July 01, 2015

Horse 1927 - The Most Expensive Motor Accident Ever

The Goodwood Festival of Speed (which is a romp around the grounds of the British Automobile Racing Club's President's estate) is probably the greatest annual historic motor show in the world. Every year, priceless machines are thrashed about the grounds and sometimes it ends in bent metal. Invariably when one of these things crashes, the question posed in what is the most expensive car crash ever?

Ever since mankind invented the greatest machine of all time, the wheel, we've gone practically everywhere and at great speed. We've raced chariots, trains, and since the last decade of the nineteenth century, the motor car. Usually it is race cars which push the boundaries of technology and if a race car crashes, especially a Formula One car, then the repair bills can be substantial.

For most of us though, because our motor cars are the second biggest capital asset we're likely to own, they also represent some of our biggest repair bills. Even on a cheap family hack, a small accident might run into thousands of dollarpounds to repair.
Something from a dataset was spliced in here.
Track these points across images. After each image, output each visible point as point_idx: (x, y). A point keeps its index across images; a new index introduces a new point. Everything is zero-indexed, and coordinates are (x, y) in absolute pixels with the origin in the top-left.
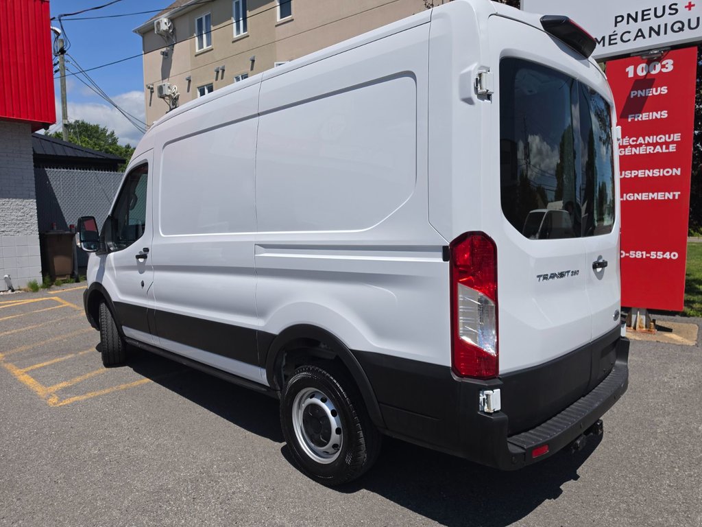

There are also costs in retrieving a motor vehicle though and for this reason, I think that this would be the most expensive motor accident ever:


Nope. It wasn't just enough for us to go to the moon. We had to take some cars up there so that we could drive around. Seriously people, you're on the moon! Isn't that far enough?

In less than 23 miles of driving, the Lunar Rover suffered the first extra terrestrial motor accident. Just to prove that even when it is rocket science, people will still klutz it up, Eugene Cernan accidentally broke the fender on the Lunar Roving Vehicle of the Apollo 17 mission with a hammer handle, when he dropped it. They tried to tape it back on but the tape wouldn’t hold because of all the dust on the moon. It turns out that duck tape isn't as almighty as we thought. Still, a kludge was worked out with some clamps, and a map which they found inside the Lunar Module; those bits were later removed.

If you divide the cost of the Apollo program by six (being the number of missions that actually landed on the moon), then you arrive at just under $5 billion per mission in 1970s dollars.
If inflation has been running at 4% (which is an historical average since the beginning of the Roman Empire), then the estimated repair cost in 2015 of that one fender is about $30 Billion. Most of that is simply getting there.
Probably a new fender would only cost tens of dollarpounds to fix at it's only cheap plastic but once again, we're forced to pay some licensed bandit with a tow truck to take the car to the repair shop (in this case NASA and another Apollo style moon mission). Or in this case just abandon it.